The event which was attended by over 50 participants, discussed exhaustively the existing socio ecological issues in the oil impacted communities in the state, mostly as they affect the women folk. 

Participants at the meeting took a critical examination and interrogation of the over six decades of oil extraction and its attendant impact on the people of Niger Delta region and women in particular.

They also narrated their ordeals and lamented how their lives have been adversely impacted by oil extraction activities and how they have observed over time, the steady decline and deterioration of their lives and environment. 

Earlier, executive director of Kebetkache Women Development and Resource Centre, Obonganwan Emem Okon, welcomed all attendees of the event and said the essence of having the meeting was actually to take a look at the impact of oil extractions from oil producing and impacted communities in Akwa Ibom State.

According to Okon, the meeting was also to be used to create awareness on the PIA as well as other issues like divestment and selling of assets by some oil companies.

“We are also using the meeting to create awareness on Petroleum Industry Act (PIA) and issues of divestment because some key corporations were selling off their assets and moving offshore.

“We are also looking at climate change crises, which sound like a big concept to be discussed in few hours. The aim of the meeting is to strengthen communities and civil society organizations, so that they can improve on their advocacy campaigns and also become encouraged to continue with the campaign.

“A lot of community members are having issues of health challenges, we have heard of health complications from women, issues of fertility, miscarriages, the tendency to have deformed babies and all of that impact negatively on the Niger Delta communities. These are actually against the expectations of those in the region,” she noted. 

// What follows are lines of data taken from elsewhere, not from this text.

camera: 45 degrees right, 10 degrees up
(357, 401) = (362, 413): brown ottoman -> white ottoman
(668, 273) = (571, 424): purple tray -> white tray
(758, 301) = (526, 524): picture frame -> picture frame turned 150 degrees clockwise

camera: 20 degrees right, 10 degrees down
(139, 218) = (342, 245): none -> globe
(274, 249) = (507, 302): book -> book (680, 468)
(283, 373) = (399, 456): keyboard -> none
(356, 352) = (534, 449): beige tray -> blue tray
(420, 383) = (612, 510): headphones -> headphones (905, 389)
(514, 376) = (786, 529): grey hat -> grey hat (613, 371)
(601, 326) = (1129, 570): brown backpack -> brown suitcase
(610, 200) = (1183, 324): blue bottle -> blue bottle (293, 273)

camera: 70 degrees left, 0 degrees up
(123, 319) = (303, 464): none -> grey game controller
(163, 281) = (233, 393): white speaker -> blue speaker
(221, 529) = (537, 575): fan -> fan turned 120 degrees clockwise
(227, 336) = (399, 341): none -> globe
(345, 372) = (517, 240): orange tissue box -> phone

She however, maintained that available land for agriculture was the problem, as they continue to witness environmental degradation caused by laying of different oil pipes all over the region, oil facilities, flow stations, oil spillage, gas flaring etc and said everyone, including the community women and even the legislators were suffering from air pollution, water pollution, lack of access to clean water among other challenges. 

The Frontline women activist, posited that with the PIA in place, it should be able to change the narratives for good, for the people of Niger Delta and made a case for amendment of some clauses in the PIA, like section 257, which seeks to give more powers to the people (oil companies), who have created the problems, instead of the people from the affected communities.

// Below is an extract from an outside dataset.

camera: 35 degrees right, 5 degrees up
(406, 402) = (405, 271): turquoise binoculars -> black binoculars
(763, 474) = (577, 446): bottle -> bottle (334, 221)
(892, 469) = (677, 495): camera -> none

Highpoint of the meeting was a power point presentation on Petroleum Industry Act, Oil Company Divestment, Climate and Oil Producing Communities Challenges, by Mr Ken Henshaw, an environmental activist based in Cross River State.

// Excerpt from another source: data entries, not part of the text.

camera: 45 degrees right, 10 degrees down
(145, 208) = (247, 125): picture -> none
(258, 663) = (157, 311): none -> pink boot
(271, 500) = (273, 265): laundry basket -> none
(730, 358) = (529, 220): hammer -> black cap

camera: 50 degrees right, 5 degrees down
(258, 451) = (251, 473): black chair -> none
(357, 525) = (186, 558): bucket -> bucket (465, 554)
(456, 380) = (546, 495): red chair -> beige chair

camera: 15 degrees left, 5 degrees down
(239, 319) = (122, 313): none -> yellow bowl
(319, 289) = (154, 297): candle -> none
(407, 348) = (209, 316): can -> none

Some of the affected oil producing companies included Exxon Mobil, Shell, AGIP, Total E & P, Moni Pulo etc.

Among community leaders who attended the town hall meeting were, the village head of Anakpa community in Uruan Local Government Area, Chief Okokon Udo-ukpong and his spokesperson, Reverend Hilkiah Eliathah, PhD, the president, Upenekang Clan Council, Chief Effanga Utukubok, the spokesperson for Unyenge community in Mbo Local Government Area, Apostle Jesus Abasi Inwang, Bishop Joshua Okoroudo, from Ikot Ekpene, the secretary of Ikot Abasi Local Government Council of Chiefs, Comrade Mbat King among others.